Example: `["Z:\datasets","/mynetwork/datasets"]`

Data Types: `string` | `cell`

Output data type of text variables, specified as the comma-separated pair consisting of `'TextType'` and either `'char'` or `'string'`. If the output table from the `read`, `readall`, or `preview` functions contains text variables, then `'TextType'` specifies the data type of those variables for `TabularTextDatastore` and `SpreadsheetDatastore` objects only. If `'TextType'` is `'char'`, then the output is a cell array of character vectors. If `'TextType'` is `'string'`, then the output has type `string`.

Data Types: `char` | `string`

Type for imported date and time data, specified as the comma-separated pair consisting of `'DatetimeType'` and one of these values: `'datetime'` or `'text'`. The `'DatetimeType'` argument only applies when creating a `TabularTextDatastore` object.

ValueType for Imported Date and Time Data
`'datetime'`

MATLAB `datetime` data type

For more information, see `datetime`.

`'text'`

If `'DatetimeType'` is specified as `'text'`, then the type for imported date and time data depends on the value specified in the `'TextType'` parameter:

• If `'TextType'` is `'char'`, then the `datastore` returns dates as a cell array of character vectors.

• If `'TextType'` is `'string'`, then the `datastore` returns dates as an array of strings.

Example: `'DatetimeType','datetime'`

Data Types: `char` | `string`

Output data type of duration data from text files, specified as the comma-separated pair consisting of `'DurationType'` and either `'duration'` or `'text'`.

ValueType for Imported Duration Data
`'duration'`

MATLAB `duration` data type

For more information, see `duration`.

`'text'`

If `'DurationType'` is specified as `'text'`, then the type for imported duration data depends on the value specified in the `'TextType'` parameter:

• If `'TextType'` is `'char'`, then the importing function returns duration data as a cell array of character vectors.

• If `'TextType'` is `'string'`, then the importing function returns duration data as an array of strings.

Data Types: `char` | `string`

Flag to preserve variable names, specified as the comma-separated pair consisting of `PreserveVariableNames` and either `true`, or `false`.

• `true` — Preserve variable names that are not valid MATLAB identifiers such as variable names that include spaces and non-ASCII characters.

• `false` — Convert invalid variable names (as determined by the `isvarname` function) to valid MATLAB identifiers.

Starting in R2019b, variable names and row names can include any characters, including spaces and non-ASCII characters.
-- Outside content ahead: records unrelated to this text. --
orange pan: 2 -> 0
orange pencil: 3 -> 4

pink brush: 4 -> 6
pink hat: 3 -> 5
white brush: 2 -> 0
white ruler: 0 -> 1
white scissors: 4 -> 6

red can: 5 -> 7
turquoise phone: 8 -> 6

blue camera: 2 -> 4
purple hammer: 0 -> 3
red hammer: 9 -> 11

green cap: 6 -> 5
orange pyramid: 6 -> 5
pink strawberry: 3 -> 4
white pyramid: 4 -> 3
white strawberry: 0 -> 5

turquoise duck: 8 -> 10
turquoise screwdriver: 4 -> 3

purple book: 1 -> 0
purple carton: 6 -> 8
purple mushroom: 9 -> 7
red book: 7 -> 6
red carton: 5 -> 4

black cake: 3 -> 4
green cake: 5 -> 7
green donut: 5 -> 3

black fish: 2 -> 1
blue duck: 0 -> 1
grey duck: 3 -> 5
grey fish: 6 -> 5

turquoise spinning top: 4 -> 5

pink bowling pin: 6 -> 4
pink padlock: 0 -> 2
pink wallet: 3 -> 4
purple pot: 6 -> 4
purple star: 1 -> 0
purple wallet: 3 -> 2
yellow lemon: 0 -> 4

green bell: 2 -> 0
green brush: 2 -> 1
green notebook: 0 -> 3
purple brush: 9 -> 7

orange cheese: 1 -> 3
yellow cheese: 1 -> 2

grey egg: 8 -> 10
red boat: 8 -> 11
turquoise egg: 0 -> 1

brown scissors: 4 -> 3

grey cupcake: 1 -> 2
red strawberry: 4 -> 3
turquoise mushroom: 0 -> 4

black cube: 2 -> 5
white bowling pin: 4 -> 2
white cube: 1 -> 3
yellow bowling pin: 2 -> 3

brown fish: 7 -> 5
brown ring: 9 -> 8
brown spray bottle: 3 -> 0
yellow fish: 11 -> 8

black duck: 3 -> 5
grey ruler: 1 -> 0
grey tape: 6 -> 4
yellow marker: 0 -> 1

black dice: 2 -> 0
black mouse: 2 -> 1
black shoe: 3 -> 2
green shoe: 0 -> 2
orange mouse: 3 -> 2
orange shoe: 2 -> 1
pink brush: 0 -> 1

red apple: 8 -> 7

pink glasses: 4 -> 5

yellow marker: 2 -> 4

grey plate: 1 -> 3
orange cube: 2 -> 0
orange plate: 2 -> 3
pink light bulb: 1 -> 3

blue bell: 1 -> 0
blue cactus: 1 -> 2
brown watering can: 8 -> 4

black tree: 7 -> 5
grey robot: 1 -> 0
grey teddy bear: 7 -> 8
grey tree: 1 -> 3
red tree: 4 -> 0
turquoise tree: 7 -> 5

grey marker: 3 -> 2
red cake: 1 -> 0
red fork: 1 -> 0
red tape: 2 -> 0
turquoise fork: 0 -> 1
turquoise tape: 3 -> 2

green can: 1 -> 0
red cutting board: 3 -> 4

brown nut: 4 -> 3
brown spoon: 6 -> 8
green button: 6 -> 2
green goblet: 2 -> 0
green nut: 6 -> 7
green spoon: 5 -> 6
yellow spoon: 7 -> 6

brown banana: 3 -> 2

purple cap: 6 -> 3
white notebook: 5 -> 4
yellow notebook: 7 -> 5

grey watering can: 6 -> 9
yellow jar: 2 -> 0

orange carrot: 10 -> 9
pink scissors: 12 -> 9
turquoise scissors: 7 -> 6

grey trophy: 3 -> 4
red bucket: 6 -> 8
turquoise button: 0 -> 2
Also, they can start with any characters, not just letters. Variable and row names do not have to be valid MATLAB identifiers (as determined by the `isvarname` function). To preserve these variable names and row names, set `PreserveVariableNames` to `true`.

In addition to these name-value pairs, you also can specify any of the properties of the following objects as name-value pairs, except for the `Files` property:

Output Arguments

Datastore for a collection of data, returned as one of these objects: `TabularTextDatastore`, `ImageDatastore`, `SpreadsheetDatastore`, `KeyValueDatastore`, `FileDatastore`, `TallDatastore`, `ParquetDatastore`, or `DatabaseDatastore`. The type of the datastore depends on the type of files or the `location` argument. For more information, click the datastore name in the following table:

Type Output
Text files`TabularTextDatastore`
Image files`ImageDatastore`
Spreadsheet files`SpreadsheetDatastore`
MAT-files or Sequence files produced by `mapreduce``KeyValueDatastore`
Custom format files`FileDatastore`
MAT-files or Sequence files produced by the `write` function of the `tall` data type. `TallDatastore`
Parquet Files`ParquetDatastore`
Database`DatabaseDatastore`

For each of these datastore types, the `Files` property is a cell array of character vectors. Each character vector is an absolute path to a file resolved by the `location` argument.